I don’t think distro matters as much anymore with modern Linux. There are enough tutorials out there on most of them, should be easy to get setup on almost anything.

arthur,

From Arch to Debian, that’s a 180° on stability. But to be honest, I’m using arch for 2 months now and everything seems very stable. I had no problems, yet.

snekerpimp,

I never had an issue with system stability with Arch. It was just tiring every day making sure everything was up to date. Updates would break little things, like audio or some wine dependencies and I would just have to deal till I ran updates the next day.

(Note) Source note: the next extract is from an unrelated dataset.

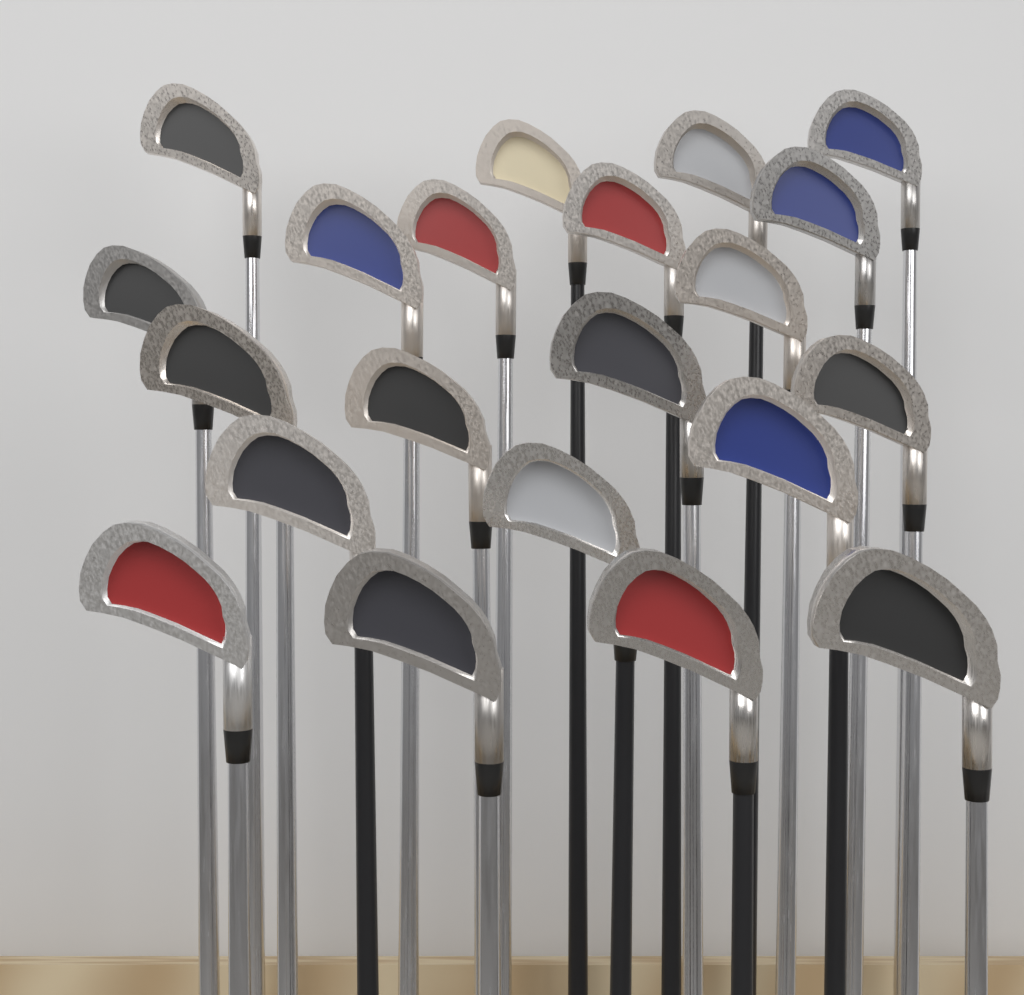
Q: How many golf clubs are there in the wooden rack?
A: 21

Meanwhile with Debian, the only issue I have ran into was with lutris and battle.net, and that turned out to just be a problem with mangohud.

0x4E4F, (edited ) in Switching to Debian on my gaming pc

Don’t opt for an LTS distro for gaming (or even for regular desktop use), opt of a rolling release one… or at least one that has 2 or 3 regular yearly releases.

Lionel, in Windows 11 scores dead last in gaming performance tests against 3 Linux gaming distros

Well since it’s slower that just means it’s being more careful and not prone to making mistakes

Chakravanti,

Open your source and prove that or else we know you’re lying.